[Stored entries]
*** Begin section ***

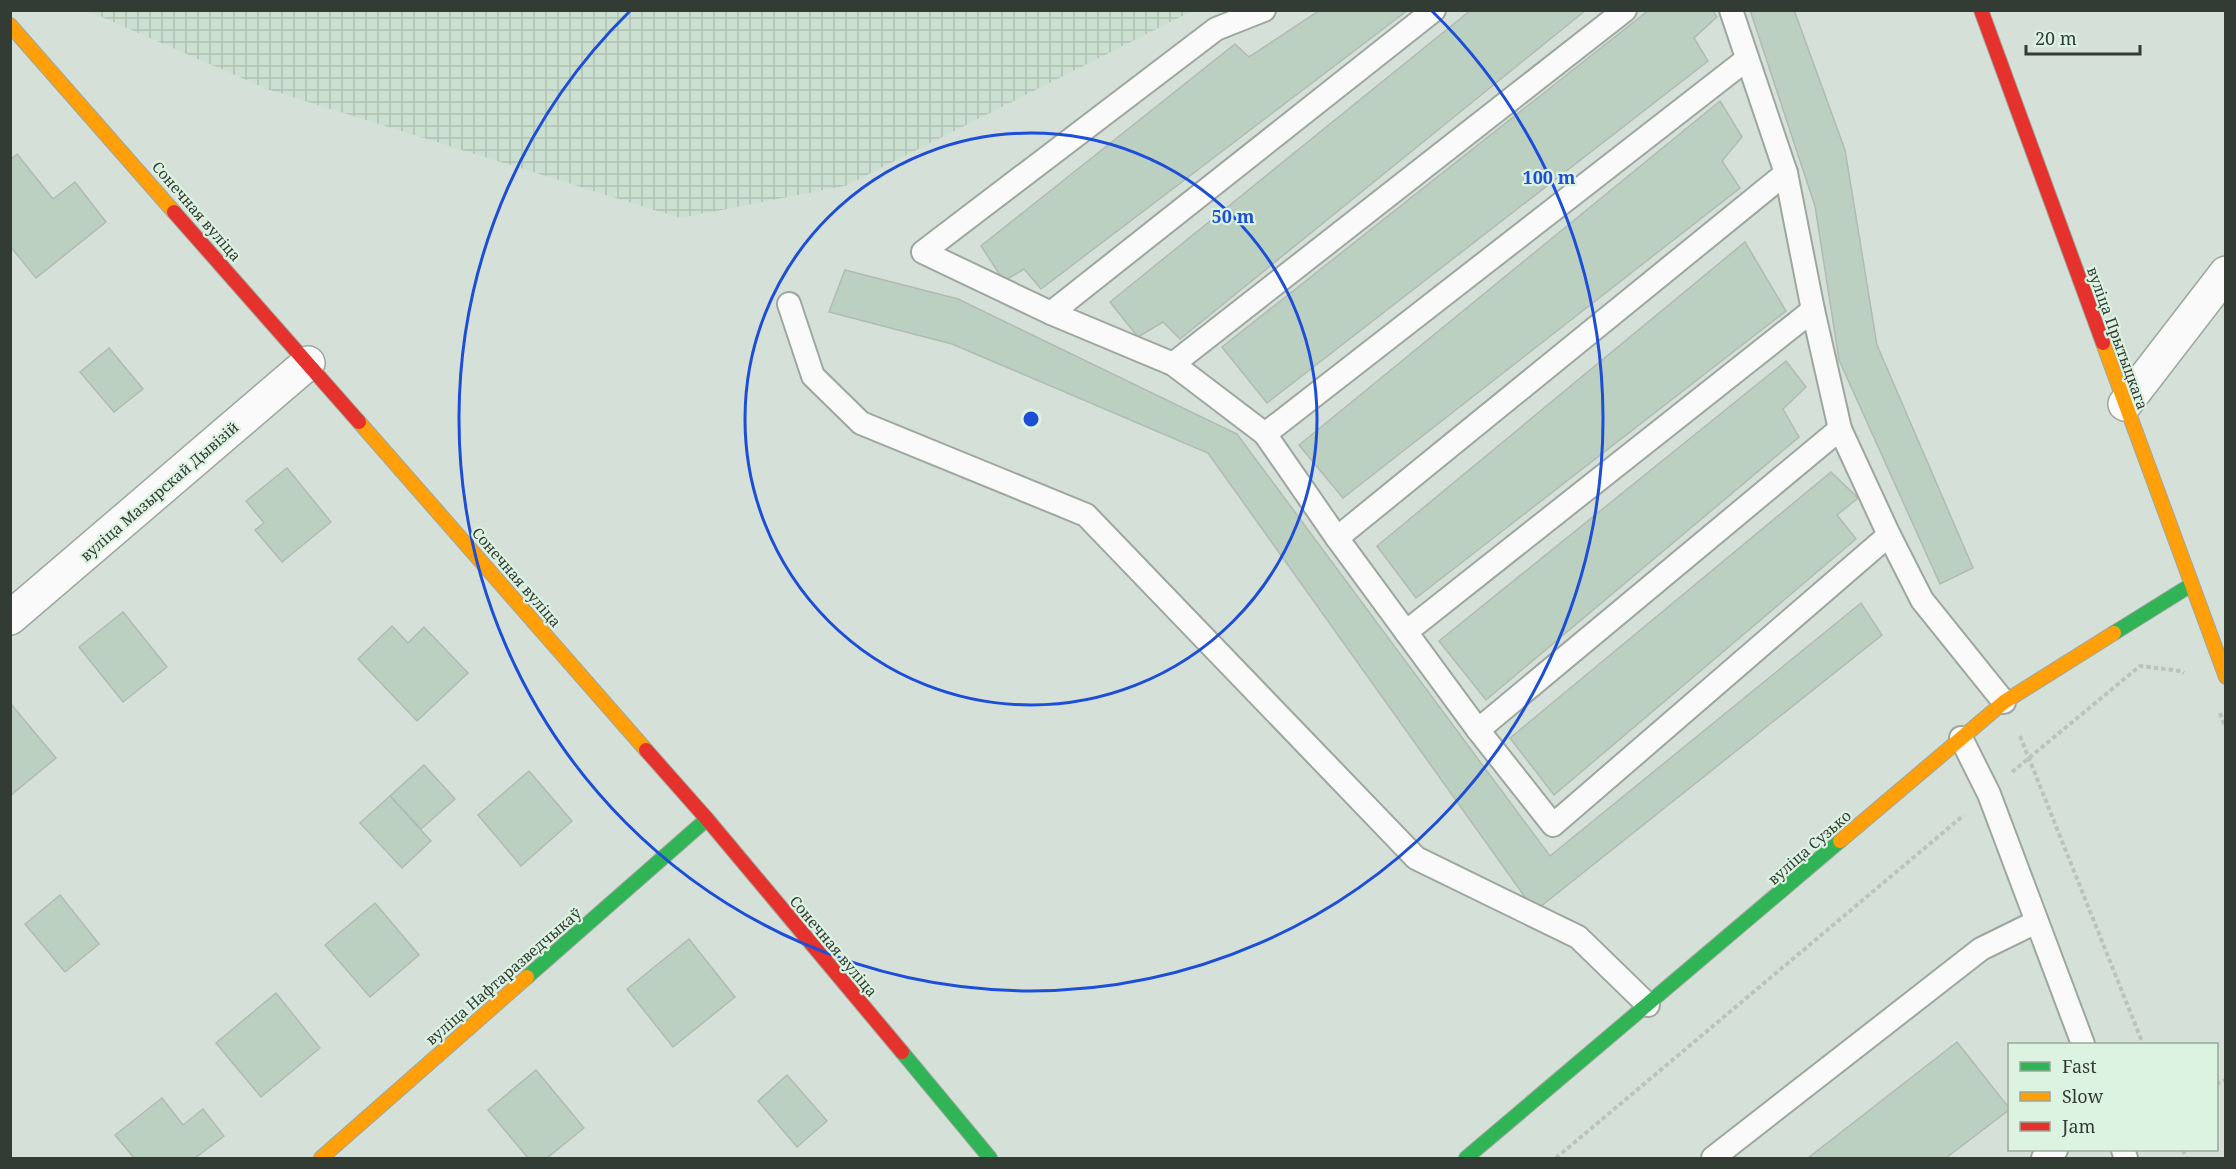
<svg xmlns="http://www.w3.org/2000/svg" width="2236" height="1169" viewBox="0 0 2236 1169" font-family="'Noto Serif',serif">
<defs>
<pattern id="industrial-grid" width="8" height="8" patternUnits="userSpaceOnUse" patternTransform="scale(1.5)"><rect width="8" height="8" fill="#cbe0d0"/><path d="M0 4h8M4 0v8" fill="none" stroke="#afc1b3"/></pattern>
</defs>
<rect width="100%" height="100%" fill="#d5e1d8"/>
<path fill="url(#industrial-grid)" d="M88 11H1192L845 186 680 218 267 89Z"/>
<g fill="#bcd0c1" stroke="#b1bab3" stroke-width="1.5">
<path d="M1320 10H1408L1041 289 1024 269 1004 281 981 246 1235 44 1249 57Z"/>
<path d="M1471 10H1586L1180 339 1163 322 1138 337 1110 302Z"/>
<path d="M1649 10H1712L1717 17 1694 38 1708 61 1267 403 1222 347Z"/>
<path d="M1750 10H1794L1845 150 1877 345 1973 568 1940 584 1839 360 1815 206Z"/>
<path d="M1720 101 1742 137 1722 161 1740 188 1343 498 1299 445Z"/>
<path d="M17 154 53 199 75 182 106 222 36 278 10 246V160Z"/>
<path d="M1745 242 1786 311 1416 598 1377 546Z"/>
<path d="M845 270 958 299 1237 434 1550 856 1861 603 1882 635 1535 911 1208 453 952 344 829 312Z"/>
<path d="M109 348 143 389 114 412 80 372Z"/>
<path d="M1786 361 1806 387 1783 409 1799 437 1486 700 1439 641Z"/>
<path d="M287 468 331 522 282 562 255 530 264 523 246 501Z"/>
<path d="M1831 472 1858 498 1837 515 1856 539 1554 795 1510 738Z"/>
<path d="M123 612 167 667 123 702 79 647Z"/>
<path d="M392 626 408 643 424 627 468 673 417 721 358 659Z"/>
<path d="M10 703 56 758 10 796Z"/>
<path d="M424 765 455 799 421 829 390 796Z"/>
<path d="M529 771 572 821 521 866 478 815Z"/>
<path d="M390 796 431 841 402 868 360 823Z"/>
<path d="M60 895 99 944 65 972 25 924Z"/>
<path d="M375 903 419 955 370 997 325 945Z"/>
<path d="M689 939 735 997 673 1047 627 989Z"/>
<path d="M276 993 320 1048 261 1097 216 1043Z"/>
<path d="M1957 1042 2010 1109 1946 1158H1808Z"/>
<path d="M536 1070 584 1128 547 1158H528L488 1110Z"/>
<path d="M787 1075 827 1121 797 1147 758 1101Z"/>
<path d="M162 1098 183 1125 203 1109 224 1136 195 1158H134L115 1135Z"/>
</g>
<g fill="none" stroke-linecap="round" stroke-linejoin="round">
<g stroke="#9da79f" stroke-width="26">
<g id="lane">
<path d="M1264 10 1216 29 923 252 1051 313 1173 364 1265 434 1337 538 1478 730 1553 825 1889 535"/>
<path d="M1731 10 1786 173 1813 310 1840 429 1889 535 1922 600 2004 702"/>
<path d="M789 304 813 376 861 423 1086 515 1416 858 1578 937 1648 1005"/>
<path d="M1051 313 1434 10"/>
<path d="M1173 364 1625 10"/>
<path d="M1265 434 1747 59"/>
<path d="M1337 538 1786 173"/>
<path d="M1406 632 1813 310"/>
<path d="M1478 730 1840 429"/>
<path d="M1961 738 1989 794 2083 1044"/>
<path d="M2123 1150 2126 1158"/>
<path d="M1713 1158 1981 949 2036 922"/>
<path d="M2043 1158 2056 1150"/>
</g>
</g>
<g stroke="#9da79f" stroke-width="36">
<g id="street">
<path d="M2125 404 2226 273"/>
<path d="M10 618 308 363"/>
</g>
</g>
<g stroke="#9da79f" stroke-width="16">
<g id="fast">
<path d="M2114 633 2191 585"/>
<path d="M527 977 707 819"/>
<path d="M902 1052 990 1158"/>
<path d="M1466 1158 1840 841"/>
</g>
</g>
<g stroke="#9da79f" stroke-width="16">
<g id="slow">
<path d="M10 25 174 212"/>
<path d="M2103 343 2226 677"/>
<path d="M359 422 646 750"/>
<path d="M1840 841 2004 702 2114 633"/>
<path d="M321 1158 527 977"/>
</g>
</g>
<g stroke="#9da79f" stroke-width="16">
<g id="jam">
<path d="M1981 10 2103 343"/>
<path d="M174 212 359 422"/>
<path d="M646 750 707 819 902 1052"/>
</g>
</g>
<g stroke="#bdc2be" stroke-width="4" stroke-dasharray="4.5 3" stroke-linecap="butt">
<path d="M2220 713 2226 729"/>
<path d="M2020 736 2143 1044"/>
<path d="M2012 772 2140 666 2181 671 2184 673"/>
<path d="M2216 1084 2226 1080"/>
<path d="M2183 1150 2186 1158"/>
<path d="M1556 1158 1964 815"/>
</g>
<use href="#lane" stroke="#f9faf9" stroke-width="22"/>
<use href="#street" stroke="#f9faf9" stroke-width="33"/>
<use href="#fast" stroke="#30b455" stroke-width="14"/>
<use href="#slow" stroke="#ff9f0a" stroke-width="14"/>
<use href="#jam" stroke="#e5322d" stroke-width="14"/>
</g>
<g fill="none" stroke="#1d4ed8" stroke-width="3">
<circle cx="1031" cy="419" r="286"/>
<path d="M1432 11A572 572 0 1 1 630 11"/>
</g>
<g text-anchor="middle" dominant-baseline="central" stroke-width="4.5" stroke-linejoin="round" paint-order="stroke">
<g font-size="15" fill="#323b34" stroke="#ddf3e1">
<text transform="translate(197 211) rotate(49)">Сонечная вуліца</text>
<text transform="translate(2118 338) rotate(70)">вуліца Прытыцкага</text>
<text transform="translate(159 491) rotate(-41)">вуліца Мазырскай Дывізій</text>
<text transform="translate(517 577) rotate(49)">Сонечная вуліца</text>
<text transform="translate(1809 847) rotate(-41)">вуліца Сузько</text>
<text transform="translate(834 946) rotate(50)">Сонечная вуліца</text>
<text transform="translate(503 976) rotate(-41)">вуліца Нафтаразведчыкаў</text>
</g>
</g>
<circle cx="1031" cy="419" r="9" fill="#1d4ed8" stroke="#ddf3e1" stroke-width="3"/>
<g font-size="18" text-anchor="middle" font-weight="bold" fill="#1d4ed8" stroke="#ddf3e1" stroke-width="4.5" stroke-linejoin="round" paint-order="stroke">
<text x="1549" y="184">100 m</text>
<text x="1233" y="223">50 m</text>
</g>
<rect width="2236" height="1169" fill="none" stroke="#323b34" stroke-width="24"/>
<rect x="2008" y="1043" width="210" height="108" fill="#ddf3e1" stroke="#99a99c" stroke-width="1.5"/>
<rect x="2020" y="1062" width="30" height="9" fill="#30b455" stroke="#99a99c" stroke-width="1.5"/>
<text x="2062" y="1073" font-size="18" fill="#323b34">Fast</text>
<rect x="2020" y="1092" width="30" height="9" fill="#ff9f0a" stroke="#99a99c" stroke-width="1.5"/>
<text x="2062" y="1103" font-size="18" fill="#323b34">Slow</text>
<rect x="2020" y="1122" width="30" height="9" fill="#e5322d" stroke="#99a99c" stroke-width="1.5"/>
<text x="2062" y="1133" font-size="18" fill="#323b34">Jam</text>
<path d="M2026 45v9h114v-9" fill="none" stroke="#323b34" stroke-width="3"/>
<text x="2035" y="45" font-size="18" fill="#323b34" stroke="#ddf3e1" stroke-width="4.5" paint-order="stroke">20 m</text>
</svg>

*** End section ***

Each record above should come back exactly the same, only without its pictures.

<svg xmlns="http://www.w3.org/2000/svg" width="2236" height="1169" viewBox="0 0 2236 1169" font-family="'Noto Serif',serif">
<defs>
<pattern id="industrial-grid" width="8" height="8" patternUnits="userSpaceOnUse" patternTransform="scale(1.5)"><rect width="8" height="8" fill="#cbe0d0"/><path d="M0 4h8M4 0v8" fill="none" stroke="#afc1b3"/></pattern>
</defs>
<rect width="100%" height="100%" fill="#d5e1d8"/>
<path fill="url(#industrial-grid)" d="M88 11H1192L845 186 680 218 267 89Z"/>
<g fill="#bcd0c1" stroke="#b1bab3" stroke-width="1.5">
<path d="M1320 10H1408L1041 289 1024 269 1004 281 981 246 1235 44 1249 57Z"/>
<path d="M1471 10H1586L1180 339 1163 322 1138 337 1110 302Z"/>
<path d="M1649 10H1712L1717 17 1694 38 1708 61 1267 403 1222 347Z"/>
<path d="M1750 10H1794L1845 150 1877 345 1973 568 1940 584 1839 360 1815 206Z"/>
<path d="M1720 101 1742 137 1722 161 1740 188 1343 498 1299 445Z"/>
<path d="M17 154 53 199 75 182 106 222 36 278 10 246V160Z"/>
<path d="M1745 242 1786 311 1416 598 1377 546Z"/>
<path d="M845 270 958 299 1237 434 1550 856 1861 603 1882 635 1535 911 1208 453 952 344 829 312Z"/>
<path d="M109 348 143 389 114 412 80 372Z"/>
<path d="M1786 361 1806 387 1783 409 1799 437 1486 700 1439 641Z"/>
<path d="M287 468 331 522 282 562 255 530 264 523 246 501Z"/>
<path d="M1831 472 1858 498 1837 515 1856 539 1554 795 1510 738Z"/>
<path d="M123 612 167 667 123 702 79 647Z"/>
<path d="M392 626 408 643 424 627 468 673 417 721 358 659Z"/>
<path d="M10 703 56 758 10 796Z"/>
<path d="M424 765 455 799 421 829 390 796Z"/>
<path d="M529 771 572 821 521 866 478 815Z"/>
<path d="M390 796 431 841 402 868 360 823Z"/>
<path d="M60 895 99 944 65 972 25 924Z"/>
<path d="M375 903 419 955 370 997 325 945Z"/>
<path d="M689 939 735 997 673 1047 627 989Z"/>
<path d="M276 993 320 1048 261 1097 216 1043Z"/>
<path d="M1957 1042 2010 1109 1946 1158H1808Z"/>
<path d="M536 1070 584 1128 547 1158H528L488 1110Z"/>
<path d="M787 1075 827 1121 797 1147 758 1101Z"/>
<path d="M162 1098 183 1125 203 1109 224 1136 195 1158H134L115 1135Z"/>
</g>
<g fill="none" stroke-linecap="round" stroke-linejoin="round">
<g stroke="#9da79f" stroke-width="26">
<g id="lane">
<path d="M1264 10 1216 29 923 252 1051 313 1173 364 1265 434 1337 538 1478 730 1553 825 1889 535"/>
<path d="M1731 10 1786 173 1813 310 1840 429 1889 535 1922 600 2004 702"/>
<path d="M789 304 813 376 861 423 1086 515 1416 858 1578 937 1648 1005"/>
<path d="M1051 313 1434 10"/>
<path d="M1173 364 1625 10"/>
<path d="M1265 434 1747 59"/>
<path d="M1337 538 1786 173"/>
<path d="M1406 632 1813 310"/>
<path d="M1478 730 1840 429"/>
<path d="M1961 738 1989 794 2083 1044"/>
<path d="M2123 1150 2126 1158"/>
<path d="M1713 1158 1981 949 2036 922"/>
<path d="M2043 1158 2056 1150"/>
</g>
</g>
<g stroke="#9da79f" stroke-width="36">
<g id="street">
<path d="M2125 404 2226 273"/>
<path d="M10 618 308 363"/>
</g>
</g>
<g stroke="#9da79f" stroke-width="16">
<g id="fast">
<path d="M2114 633 2191 585"/>
<path d="M527 977 707 819"/>
<path d="M902 1052 990 1158"/>
<path d="M1466 1158 1840 841"/>
</g>
</g>
<g stroke="#9da79f" stroke-width="16">
<g id="slow">
<path d="M10 25 174 212"/>
<path d="M2103 343 2226 677"/>
<path d="M359 422 646 750"/>
<path d="M1840 841 2004 702 2114 633"/>
<path d="M321 1158 527 977"/>
</g>
</g>
<g stroke="#9da79f" stroke-width="16">
<g id="jam">
<path d="M1981 10 2103 343"/>
<path d="M174 212 359 422"/>
<path d="M646 750 707 819 902 1052"/>
</g>
</g>
<g stroke="#bdc2be" stroke-width="4" stroke-dasharray="4.5 3" stroke-linecap="butt">
<path d="M2220 713 2226 729"/>
<path d="M2020 736 2143 1044"/>
<path d="M2012 772 2140 666 2181 671 2184 673"/>
<path d="M2216 1084 2226 1080"/>
<path d="M2183 1150 2186 1158"/>
<path d="M1556 1158 1964 815"/>
</g>
<use href="#lane" stroke="#f9faf9" stroke-width="22"/>
<use href="#street" stroke="#f9faf9" stroke-width="33"/>
<use href="#fast" stroke="#30b455" stroke-width="14"/>
<use href="#slow" stroke="#ff9f0a" stroke-width="14"/>
<use href="#jam" stroke="#e5322d" stroke-width="14"/>
</g>
<g fill="none" stroke="#1d4ed8" stroke-width="3">
<circle cx="1031" cy="419" r="286"/>
<path d="M1432 11A572 572 0 1 1 630 11"/>
</g>
<g text-anchor="middle" dominant-baseline="central" stroke-width="4.5" stroke-linejoin="round" paint-order="stroke">
<g font-size="15" fill="#323b34" stroke="#ddf3e1">
<text transform="translate(197 211) rotate(49)">Сонечная вуліца</text>
<text transform="translate(2118 338) rotate(70)">вуліца Прытыцкага</text>
<text transform="translate(159 491) rotate(-41)">вуліца Мазырскай Дывізій</text>
<text transform="translate(517 577) rotate(49)">Сонечная вуліца</text>
<text transform="translate(1809 847) rotate(-41)">вуліца Сузько</text>
<text transform="translate(834 946) rotate(50)">Сонечная вуліца</text>
<text transform="translate(503 976) rotate(-41)">вуліца Нафтаразведчыкаў</text>
</g>
</g>
<circle cx="1031" cy="419" r="9" fill="#1d4ed8" stroke="#ddf3e1" stroke-width="3"/>
<g font-size="18" text-anchor="middle" font-weight="bold" fill="#1d4ed8" stroke="#ddf3e1" stroke-width="4.5" stroke-linejoin="round" paint-order="stroke">
<text x="1549" y="184">100 m</text>
<text x="1233" y="223">50 m</text>
</g>
<rect width="2236" height="1169" fill="none" stroke="#323b34" stroke-width="24"/>
<rect x="2008" y="1043" width="210" height="108" fill="#ddf3e1" stroke="#99a99c" stroke-width="1.5"/>
<rect x="2020" y="1062" width="30" height="9" fill="#30b455" stroke="#99a99c" stroke-width="1.5"/>
<text x="2062" y="1073" font-size="18" fill="#323b34">Fast</text>
<rect x="2020" y="1092" width="30" height="9" fill="#ff9f0a" stroke="#99a99c" stroke-width="1.5"/>
<text x="2062" y="1103" font-size="18" fill="#323b34">Slow</text>
<rect x="2020" y="1122" width="30" height="9" fill="#e5322d" stroke="#99a99c" stroke-width="1.5"/>
<text x="2062" y="1133" font-size="18" fill="#323b34">Jam</text>
<path d="M2026 45v9h114v-9" fill="none" stroke="#323b34" stroke-width="3"/>
<text x="2035" y="45" font-size="18" fill="#323b34" stroke="#ddf3e1" stroke-width="4.5" paint-order="stroke">20 m</text>
</svg>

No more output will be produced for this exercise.